Popular Combinations
Cyclophosphamide is frequently used in combination chemotherapy regimens, such as CHOP (cyclophosphamide, doxorubicin, vincristine, prednisone) for non-Hodgkin’s lymphoma. The combinations aim for synergistic antitumor effects.
Precautions
- General Precautions: Monitor blood counts, renal and hepatic function. Ensure adequate hydration to minimize bladder toxicity.
- Specific Populations: Close monitoring and dose adjustment in patients with renal or hepatic impairment, elderly patients, and those with comorbidities. Contraindicated in pregnancy and breastfeeding.
- Lifestyle Considerations: Alcohol may exacerbate some side effects. Smoking can induce certain CYP enzymes and affect cyclophosphamide metabolism.
FAQs (Frequently Asked Questions)
Q1: What is the recommended dosage for Cyclophosphamide?

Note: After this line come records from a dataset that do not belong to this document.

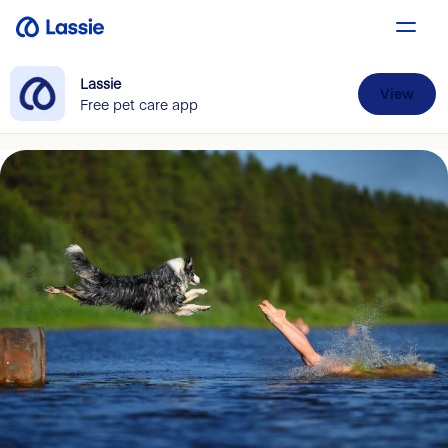
Lassie
View
Free pet care app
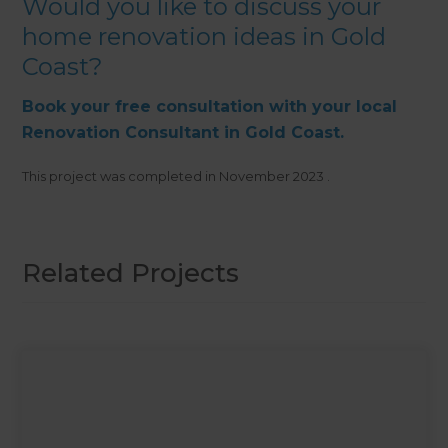
Would you like to discuss your
home renovation ideas in Gold
Coast?
Book your free consultation with your local
Renovation Consultant in Gold Coast.
This project was completed in
November 2023
.
Related Projects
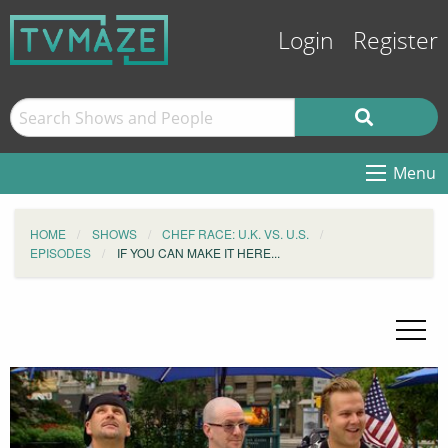
Login
Register
Menu
HOME
SHOWS
CHEF RACE: U.K. VS. U.S.
EPISODES
IF YOU CAN MAKE IT HERE...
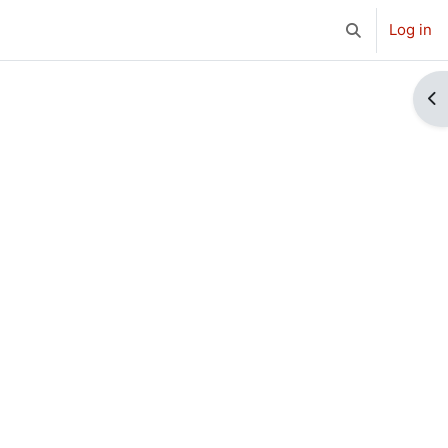
Log in
Toggle search 
Op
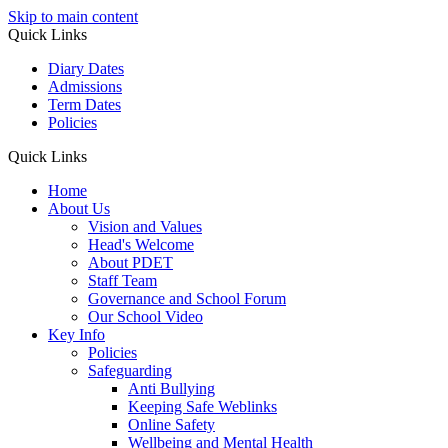
Skip to main content
Quick Links
Diary Dates
Admissions
Term Dates
Policies
Quick Links
Home
About Us
Vision and Values
Head's Welcome
About PDET
Staff Team
Governance and School Forum
Our School Video
Key Info
Policies
Safeguarding
Anti Bullying
Keeping Safe Weblinks
Online Safety
Wellbeing and Mental Health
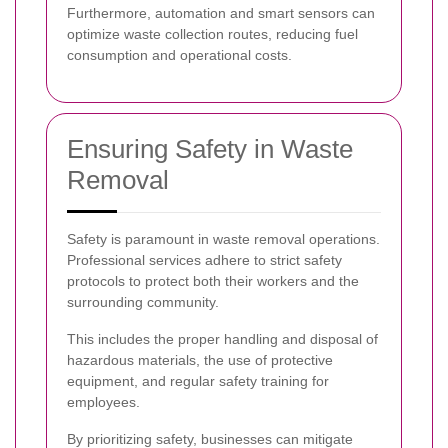
Furthermore, automation and smart sensors can
optimize waste collection routes, reducing fuel
consumption and operational costs.
Ensuring Safety in Waste
Removal
Safety is paramount in waste removal operations.
Professional services adhere to strict safety
protocols to protect both their workers and the
surrounding community.
This includes the proper handling and disposal of
hazardous materials, the use of protective
equipment, and regular safety training for
employees.
By prioritizing safety, businesses can mitigate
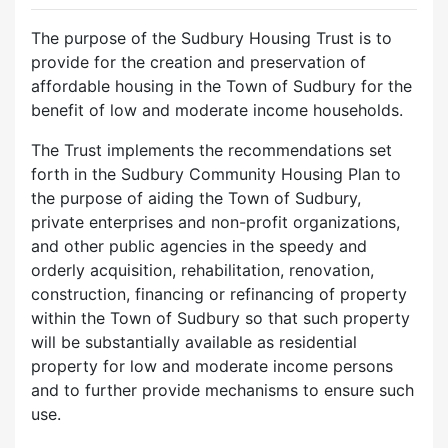
The purpose of the Sudbury Housing Trust is to
provide for the creation and preservation of
affordable housing in the Town of Sudbury for the
benefit of low and moderate income households.
The Trust implements the recommendations set
forth in the Sudbury Community Housing Plan to
the purpose of aiding the Town of Sudbury,
private enterprises and non-profit organizations,
and other public agencies in the speedy and
orderly acquisition, rehabilitation, renovation,
construction, financing or refinancing of property
within the Town of Sudbury so that such property
will be substantially available as residential
property for low and moderate income persons
and to further provide mechanisms to ensure such
use.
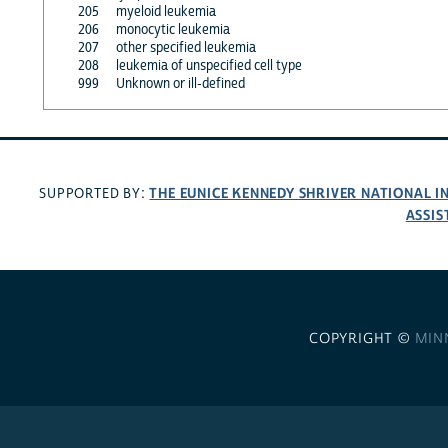
205
myeloid leukemia
206
monocytic leukemia
207
other specified leukemia
208
leukemia of unspecified cell type
999
Unknown or ill-defined
THE EUNICE KENNEDY SHRIVER NATIONAL 
SUPPORTED BY:
ASSIS
COPYRIGHT ©
MIN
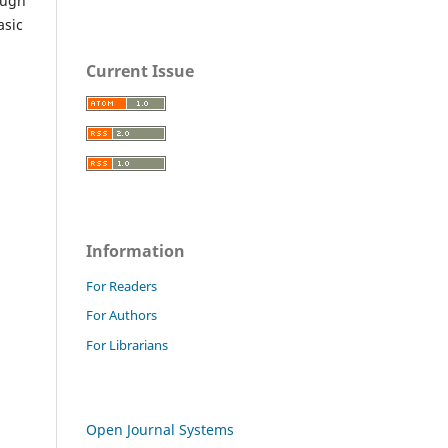
ough
asic
Current Issue
Information
For Readers
For Authors
For Librarians
Open Journal Systems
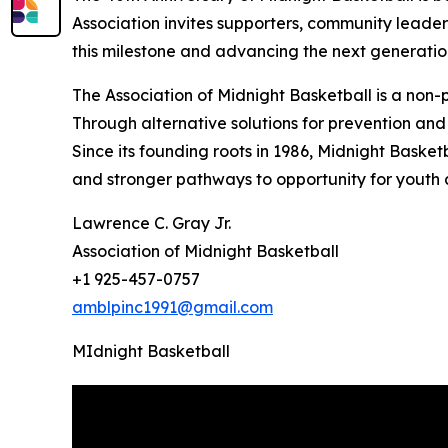
Association invites supporters, community leaders
this milestone and advancing the next generatio
The Association of Midnight Basketball is a non
Through alternative solutions for prevention and 
Since its founding roots in 1986, Midnight Basket
and stronger pathways to opportunity for youth
Lawrence C. Gray Jr.
Association of Midnight Basketball
+1 925-457-0757
amblpinc1991@gmail.com
MIdnight Basketball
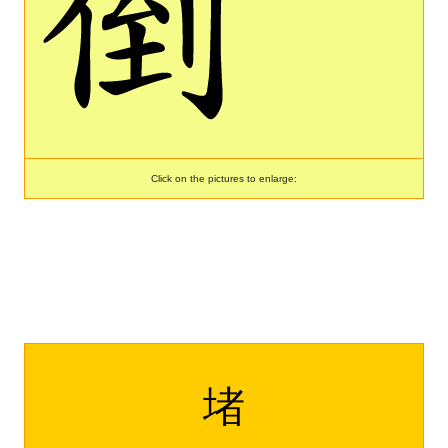
Click on the pictures to enlarge:
堵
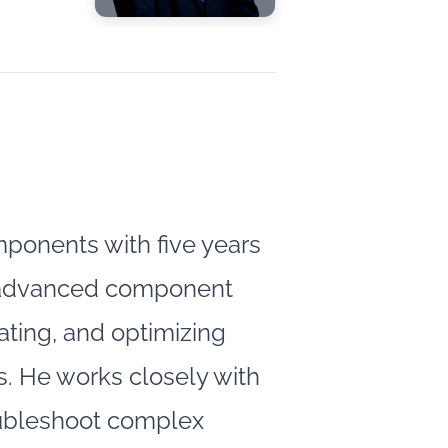
ponents with five years
nd advanced component
rating, and optimizing
. He works closely with
oubleshoot complex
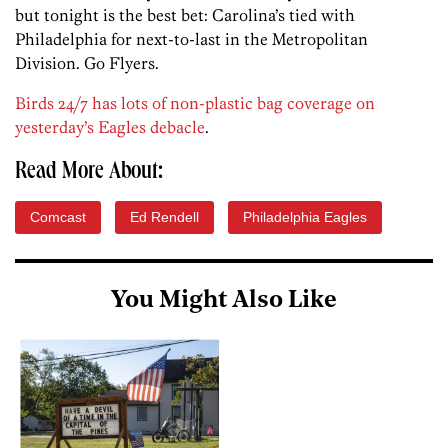
but tonight is the best bet: Carolina’s tied with
Philadelphia for next-to-last in the Metropolitan
Division. Go Flyers.
Birds 24/7 has lots of non-plastic bag coverage on
yesterday’s Eagles debacle
.
Read More About:
Comcast
Ed Rendell
Philadelphia Eagles
You Might Also Like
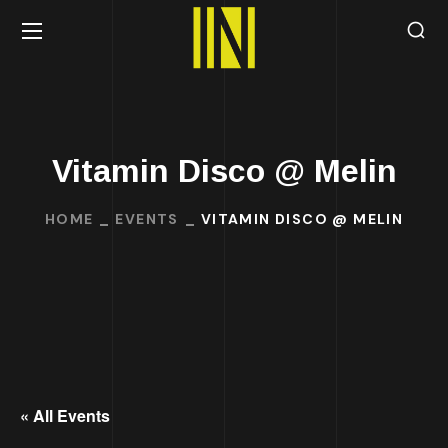
Vitamin Disco @ Melin
HOME
EVENTS
VITAMIN DISCO @ MELIN
« All Events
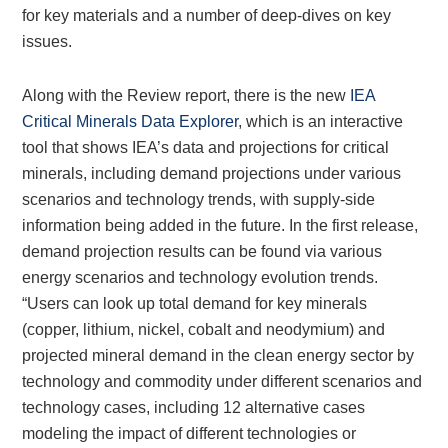
for key materials and a number of deep-dives on key
issues.
Along with the Review report, there is the new
IEA
Critical Minerals Data Explorer
, which is an interactive
tool that shows IEA’s data and projections for critical
minerals, including demand projections under various
scenarios and technology trends, with supply-side
information being added in the future. In the first release,
demand projection results can be found via various
energy scenarios and technology evolution trends.
“Users can look up total demand for key minerals
(copper, lithium, nickel, cobalt and neodymium) and
projected mineral demand in the clean energy sector by
technology and commodity under different scenarios and
technology cases, including 12 alternative cases
modeling the impact of different technologies or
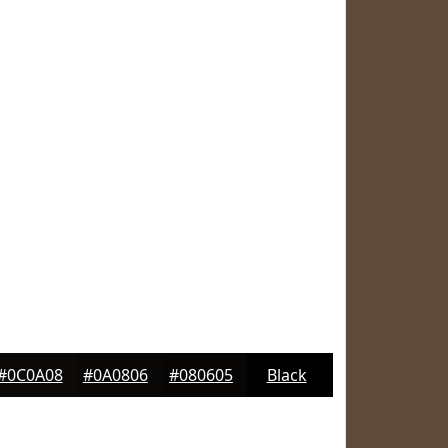
#0C0A08
#0A0806
#080605
Black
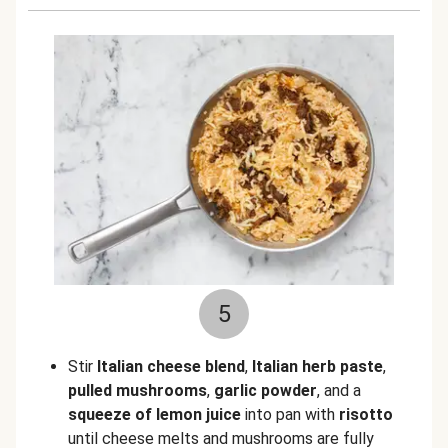
5
Stir
Italian cheese blend
,
Italian herb paste
,
pulled
mushrooms
,
garlic powder
, and a
squeeze of lemon juice
into pan with
risotto
until cheese melts and mushrooms are fully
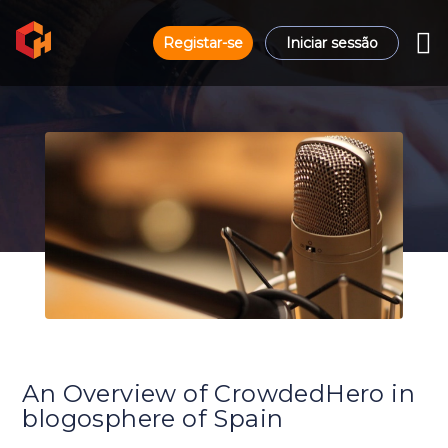
Registar-se
Iniciar sessão
An Overview of CrowdedHero in
blogosphere of Spain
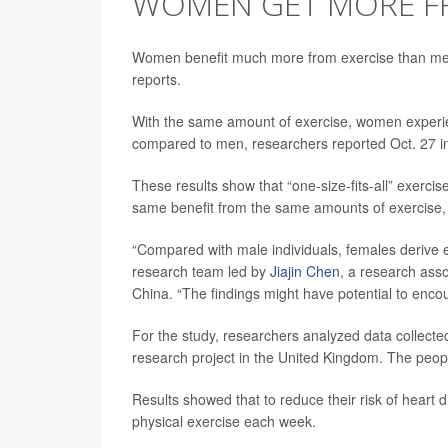
WOMEN GET MORE FR
Women benefit much more from exercise than men
reports.
With the same amount of exercise, women experienc
compared to men, researchers reported Oct. 27 
These results show that “one-size-fits-all” exerci
same benefit from the same amounts of exercise,
“Compared with male individuals, females derive eq
research team led by
Jiajin Chen
, a research asso
China. “The findings might have potential to encou
For the study, researchers analyzed data collecte
research project in the United Kingdom. The people 
Results showed that to reduce their risk of hear
physical exercise each week.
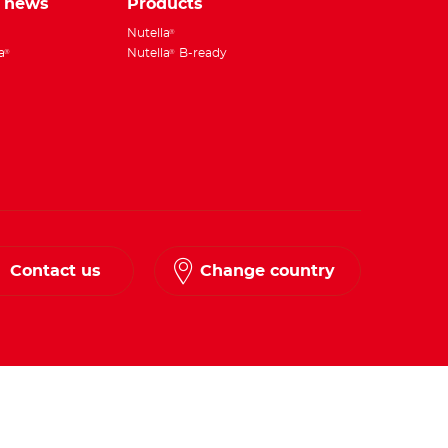
e news
Products
Nutella
®
a
Nutella
B-ready
®
®
Contact us
Change country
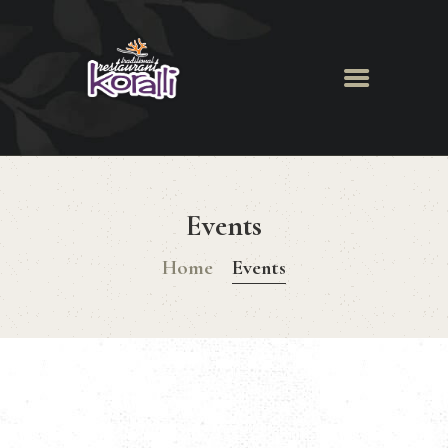
Koralli Restaurant
HOME
ABOUT
Events
MENU
NEWS & EVENTS
Home
Events
GALLERY
BOOK A TABLE
CONTACT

A: Dosage is individualized and varies widely depending on the indication, patient age and weight, and treatment protocol. See detailed dosage guidelines above.
Q2: What are the major side effects of Cyclophosphamide?
A: Common side effects include nausea, vomiting, hair loss, and increased infection risk. Serious side effects include myelosuppression, hemorrhagic cystitis, cardiotoxicity, and infertility.
Q3: How does Cyclophosphamide work against cancer?
A: Cyclophosphamide’s active metabolites damage DNA, preventing cancer cell replication and leading to cell death.
Q4: Can Cyclophosphamide be used during pregnancy?
A: No, cyclophosphamide is contraindicated during pregnancy due to its teratogenic effects.
Q5: How should Cyclophosphamide be administered?
A: It can be given intravenously or orally, following specific protocols for each indication.
Q6: What are the key drug interactions with Cyclophosphamide?
A: Interactions occur with drugs metabolized by CYP450 enzymes, allopurinol, anticoagulants, and immunosuppressants.
Q7: What precautions are needed when prescribing Cyclophosphamide?
A: Close monitoring of blood counts, renal and liver function, and ensuring adequate hydration are crucial. Dose adjustment is often necessary in special populations.
Q8: What are the long-term risks of Cyclophosphamide treatment?
A: Infertility, premature menopause, and increased risk of secondary cancers are potential long-term risks.
Q9: Is there a specific antidote for Cyclophosphamide overdose?
A: No specific antidote exists. Supportive care and management of complications are essential.
Q10: How does renal impairment affect Cyclophosphamide dosing?
A: Reduced renal function can lead to accumulation of drug and metabolites, increasing toxicity. Dose reduction is usually needed.